On December 26, the Xi’an to Yan’an high-speed railway in China officially began operations, marking the total operational mileage of high-speed railways in China exceeding 50,000 kilometers. State media touted China’s high-speed railway operational mileage as “ranking first in the world.” However, what was not mentioned by the official media is that only a few high-speed railway lines in China are profitable, accounting for approximately 5% of the total mileage nationwide. The Chinese high-speed railway system has been burdened with enormous debts, and negative news about shoddy construction and unfinished projects has been rampant.
The Xi’an to Yan’an high-speed railway opened with the train C9309 departing from Yan’an station towards Xi’an. The high-speed railway connecting the capital city of Zhejiang province, Hangzhou, with the western city of Quzhou (Hangzhou-Quzhou high-speed railway) also officially opened on the same day.
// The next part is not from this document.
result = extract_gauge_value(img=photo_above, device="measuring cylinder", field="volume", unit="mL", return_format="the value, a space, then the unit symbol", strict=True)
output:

The Chinese Communist Party’s official media has extensively publicized the so-called “achievements” of China’s high-speed railways. The People’s Daily of the CCP stated, “Our country’s high-speed railway operational mileage exceeds 50,000 kilometers, ranking first in the world”; while CCTV’s website published an article claiming that China “has built the world’s largest and most modern high-speed railway network,” with operational mileage ranking first in the world, surpassing the total operational mileage of high-speed railways in other countries.
However, what the official media did not mention is that the ongoing high-speed railway projects in China continue to bear massive debts. By the end of 2024, the China Railway Group’s total debt had reached 6.2 trillion yuan, with a debt ratio of 63.52%. Only a few lines such as Beijing-Shanghai, Beijing-Tianjin, Shanghai-Hangzhou, Shanghai-Nanjing, Nanjing-Hangzhou, and Guangzhou-Shenzhen-Hong Kong high-speed railways located in economically developed and densely populated areas are profitable, with their combined mileage accounting for about 5% of the total national high-speed railway network.
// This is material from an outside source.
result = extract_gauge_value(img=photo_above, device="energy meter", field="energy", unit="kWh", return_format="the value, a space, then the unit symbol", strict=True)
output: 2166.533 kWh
The Wall Street Journal previously reported that the Chinese authorities have been following a model of sustaining economic growth through infrastructure spending, even though China already has most of the necessary infrastructure. However, this model has now become a “huge money pit.” The report questioned whether China really needs so many high-speed railways.
In China, there are abandoned high-speed railway stations that have been built but remain unused, referred to by netizens as “ghost high-speed railway stations,” with such stations scattered throughout the country. For example, the Zhoucun East Station in Zibo, Shandong, has been built for 15 years but remains unused and abandoned to this day, ranking first on China’s list of ghost high-speed railway stations.
The high-speed railway projects in China also face safety risks due to the use of substandard materials and practices. In 2024, two journalists from Xinhua News Agency’s Economic Reference News reported from the construction site of the Hefei-Xinyi railway (from Hefei to Xinyi) in Anhui province and found that multiple construction units had replaced the “ethylene propylene diene rubber elastic cushion layer” with substandard “recycled rubber imitation products” in violation of railway industry standards. These counterfeit products have much lower performance than the design requirements, posing safety risks. These two journalists were even attacked during the investigation, causing public concern.
The Economic Reference News had reported in July 2023 that a subcontractor for the Shandong Lai Rong high-speed railway’s third section had accused the main contractor, China Construction Eighth Engineering Bureau Co., Ltd., of using substandard materials and practices. Most of the screw piles in the Lai Rong high-speed railway did not meet the design requirements, presenting significant safety hazards.
The railway system under the Chinese Communist Party has traditionally been a hotbed of corruption, with the former Railway Ministry. Since the fall of Liu Zhijun, who had been in charge of the Railway Ministry from 2003 until his downfall in February 2011 due to massive corruption, and his subsequent sentencing to a suspended death sentence in July 2013, the ministry was restructured into the National Railway Administration in March 2013, managed by the Ministry of Transport, along with the establishment of the China Railway Corporation to assume the enterprise responsibilities, with the Railway Ministry no longer in existence.
The last Minister of Railways and the first General Manager of China Railway Corporation, Sheng Guangzu, retired as vice chairman of the National People’s Congress in 2018 and was arrested in March 2022.
Fei Dongbin, a member of the Chinese Communist Party’s Ministry of Transport Party Committee, Secretary of the National Railway Administration Party Committee, and Director of the Administration, was investigated for corruption in June this year.